Many of my friends, however, have been far too kind to me while I have been unable to speak. This should not surprise me, as this probably makes me somewhat easier to deal with than when I do not have laryngitis. However, they are making a mistake. I deserve no sympathy. This predicament is all my own fault, and I deserve all the misery and frustration it entails. I can only hope I will learn a valuable lesson from it.

See, I have a problem with singing. Reading this, you may assume that this means I sometimes push my voice a bit too far in the shower or occasionally join in with my friends in a verse or two of something toward the end of a night out. You’re completely wrong. That doesn’t even begin to cover it. My problem is different – namely, that after about three quarters of a vodka tonic, I become absolutely convinced that I am Ethel Merman, Mary Martin, or Frederica von Stade, depending on my mood and what I have been listening to earlier in the day. It isn't even a drinking thing. It's just that now I have an excuse.


Photo Credit: musicals101.com

It is Not Attractive Behavior, partly because I am not Ethel, Mary, or Frederica, and partly because I am not on stage. Saturday, for instance, when I strained my voice, I was in a friend’s kitchen. See? Not a stage.

Normally, I am content to pretend I possess a modicum of dignity and self respect, and possibly a basic understanding of good behavior. Sure, I may want to sing, but I realize that it is a bad idea, so instead I sit and make relatively normal, if excruciatingly nerdy, conversation.

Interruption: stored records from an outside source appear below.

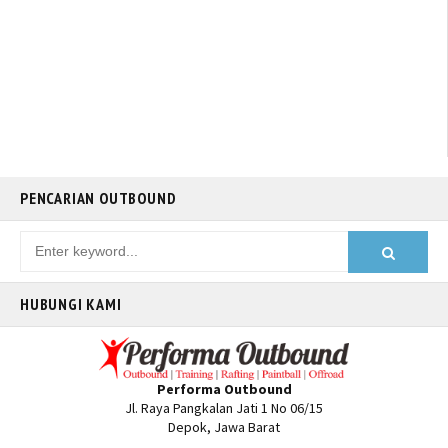
PENCARIAN OUTBOUND
HUBUNGI KAMI
Performa Outbound
Jl. Raya Pangkalan Jati 1 No 06/15
Depok, Jawa Barat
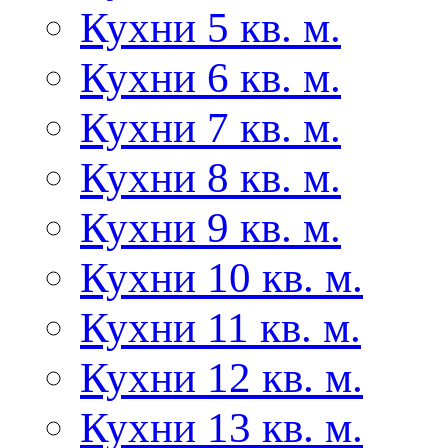
Кухни 5 кв. м.
Кухни 6 кв. м.
Кухни 7 кв. м.
Кухни 8 кв. м.
Кухни 9 кв. м.
Кухни 10 кв. м.
Кухни 11 кв. м.
Кухни 12 кв. м.
Кухни 13 кв. м.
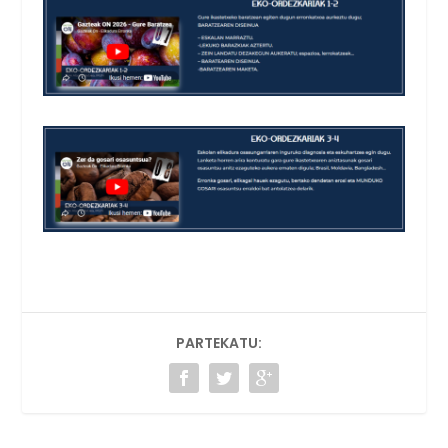
PARTEKATU:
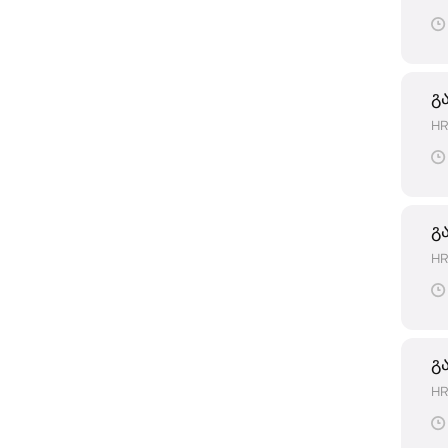
გ
HR
გ
HR
გ
HR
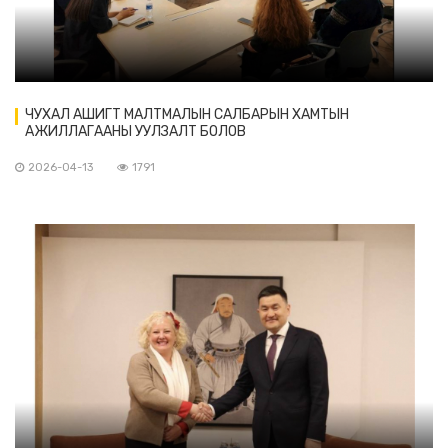
ЧУХАЛ АШИГТ МАЛТМАЛЫН САЛБАРЫН ХАМТЫН
АЖИЛЛАГААНЫ УУЛЗАЛТ БОЛОВ
2026-04-13
1791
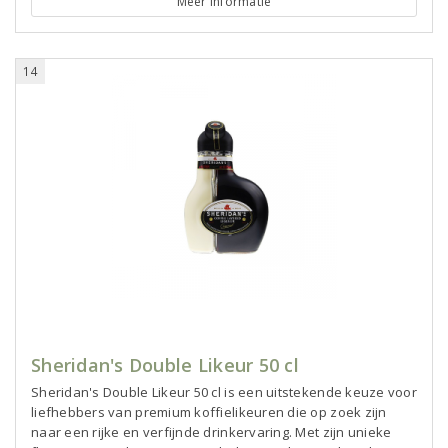
Meer informatie
14
Sheridan's Double Likeur 50 cl
Sheridan's Double Likeur 50 cl is een uitstekende keuze voor
liefhebbers van premium koffielikeuren die op zoek zijn
naar een rijke en verfijnde drinkervaring. Met zijn unieke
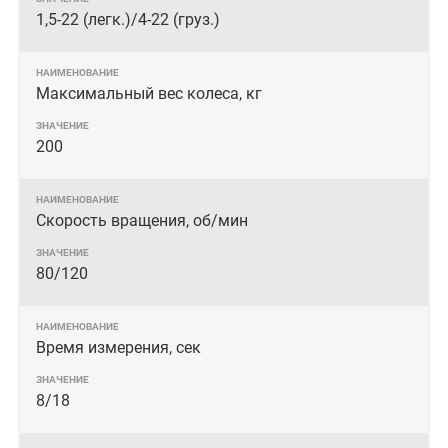
1,5-22 (легк.)/4-22 (груз.)
Максимальный вес колеса, кг
200
Скорость вращения, об/мин
80/120
Время измерения, сек
8/18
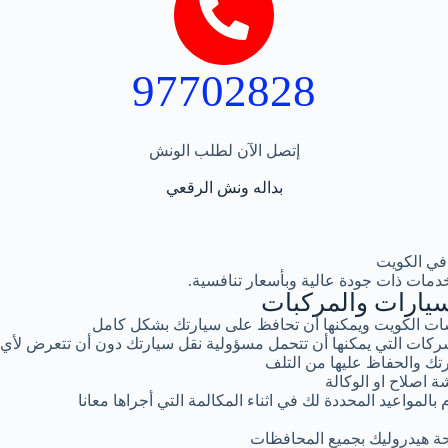
97702828
إتصل الآن لطلب الونش
بداله ونش الرقعي
في الكويت
دمات ذات جودة عالية وبأسعار تنافسية.
يارات والمركبات
ت الكويت ويمكنها أن تحافظ على سيارتك بشكل كامل
كات التي يمكنها أن تتحمل مسؤولية نقل سيارتك دون أن تتعرض لأي
تك والحفاظ عليها من التلف
ة اصلاح او الوكالة
المواعيد المحددة لك في اثناء المكالمة التي أجراها معانا
ة هيدروليك بجميع المحافظات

However, it is all over the moment some poor dumb soul says, “Sara, why don’t you sing something?” On a conscious level, I know they are probably either drunk, deluded, humoring me, or messing with me. Still, I can’t help but be flattered. I have not only been given permission to do what I know good manners and good sense dictate I should not. I have actually been asked! I may protest, but at this point, I am probably already doing discreet breathing exercises and analyzing repertoire choices.


Photo Credit: breadcrumbreads.blogspot.com

I am quietly preparing to embarrass the hell out of myself, with the excuse that it’s harmless fantasy. (“What would I sing if…") In short, I have no shame. This process of preparation is easy to justify as a silent, indulgent game, but it primes me to make a fool of myself and make everyone else uncomfortable the moment someone suggests I sing a second time, a karaoke book is passed around, or something reminds me of a song.

It would be cruel to say no no, I tell myself, just before I launch into an off key Baroque aria, a poorly planned Cole Porter medley, or a Rodgers and Hammerstein classic I once sang in high school. After all, I have been asked to sing! Multiple times! Or it's karaoke. Aren't we supposed to sing at karaoke? And of course it can't go as badly as last time. 

What I should be telling myself at this point is that I am not appeasing an adoring public. I am embarrassing myself.


Photo Credit: professionalmother.blogspot.com

I am really embarrassing myself, and everyone who is pretending not to know me. It is not becoming. It is not ladylike. It needs to stop.  The universe, it seems, agrees. I realized this on Sunday morning when I woke up, attempted to speak, and heard only a squeak.
           
In response, I am making a new rule for myself:
            
I will not sing outside of choir, or the privacy of my own shower. It is never a good idea, no matter what “encouragement” I may receive. I will no longer subject myself or anyone else to my unfortunate squawking and the awkwardness it creates.  Not in a friend’s flat, not while walking to or from a social event, not in an echoey stairwell, and certainly not at karaoke.

Should you be present at a social event at which I seem ready to break this rule, please, please stop me. Squirt me with a water gun like a cat that’s gotten onto a kitchen counter. Swat me on the nose with a rolled up newspaper. Do whatever you have to do to get my attention. Duly chastened, I will resume my pretension of normalcy.

You will be spared the discomfort of listening to me sing in an inappropriate situation with no warm up and no rehearsal, and I will certainly thank you later. Possibly with food.